Health homes: lessons for success
Moving into the afternoon, Kim Yeagle, a leader in Missouri’s health home program, shared strong data on the value of health homes in cutting health care costs. In 2012, Missouri established the Community Mental Health Center Healthcare Homes program serving individuals with serious mental illness. Missouri’s mental health care homes have shown great cost savings by reducing hospital and emergency room utilization by 14%.
Health Homes integrate and coordinate all primary, acute, behavioral health, and long-term services to treat a patient holistically. Yeagle explained that this model is particularly effective in helping individuals with complex and co-morbid conditions. In Missouri, individuals with serious mental illness who were not engaged in treatment for their mental illness were targeted as participants for health homes.
The transformation in service delivery in Missouri did not come without its challenges. Yeagle pointed out the difficulty in training behavioral health staff to monitor and participate in physical health care monitoring for their patients and teaching primary care physicians to partner with behavioral health providers in treating their patients.
Most Illinois providers in attendance explained that they not yet in a position to capture sophisticated data, lacking the capacity or infrastructure to collect, report on, or analyze data. Yeagle urged Illinois providers wanting to participate in the health home project to start the process of collecting data and begin thinking about who their community partners would be.

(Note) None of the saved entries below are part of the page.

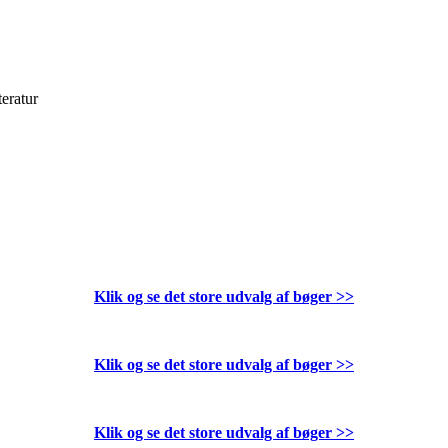
teratur
Klik og se det store udvalg af bøger
>>
Klik og se det store udvalg af bøger
>>
Klik og se det store udvalg af bøger
>>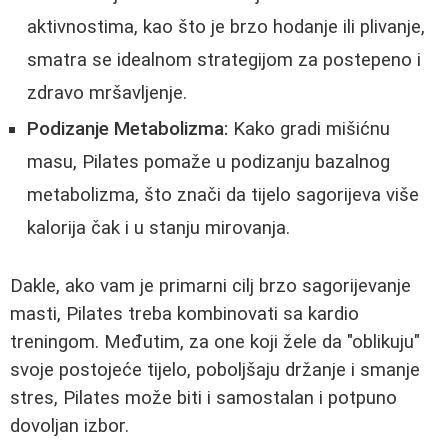
aktivnostima, kao što je brzo hodanje ili plivanje,
smatra se idealnom strategijom za postepeno i
zdravo mršavljenje.
Podizanje Metabolizma:
Kako gradi mišićnu
masu, Pilates pomaže u podizanju bazalnog
metabolizma, što znači da tijelo sagorijeva više
kalorija čak i u stanju mirovanja.
Dakle, ako vam je primarni cilj brzo sagorijevanje
masti, Pilates treba kombinovati sa kardio
treningom. Međutim, za one koji žele da "oblikuju"
svoje postojeće tijelo, poboljšaju držanje i smanje
stres, Pilates može biti i samostalan i potpuno
dovoljan izbor.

Claire Bohmann gave an overview of a local example of an integrated care model operated by Centerstone, a national non-profit organization that specializes in behavioral health. Centerstone’s Health Integration Program in Alton, Illinois serves over 400 adults with serious mental illness. Their model has demonstrated reductions in psychiatric hospitalization, justice system involvement, homelessness, and emergency room use, for a total savings of $10.6 million in just 2 years.
Missouri health homes saved $36.3 million, with community mental health clinics responsible for $31 million of the total savings.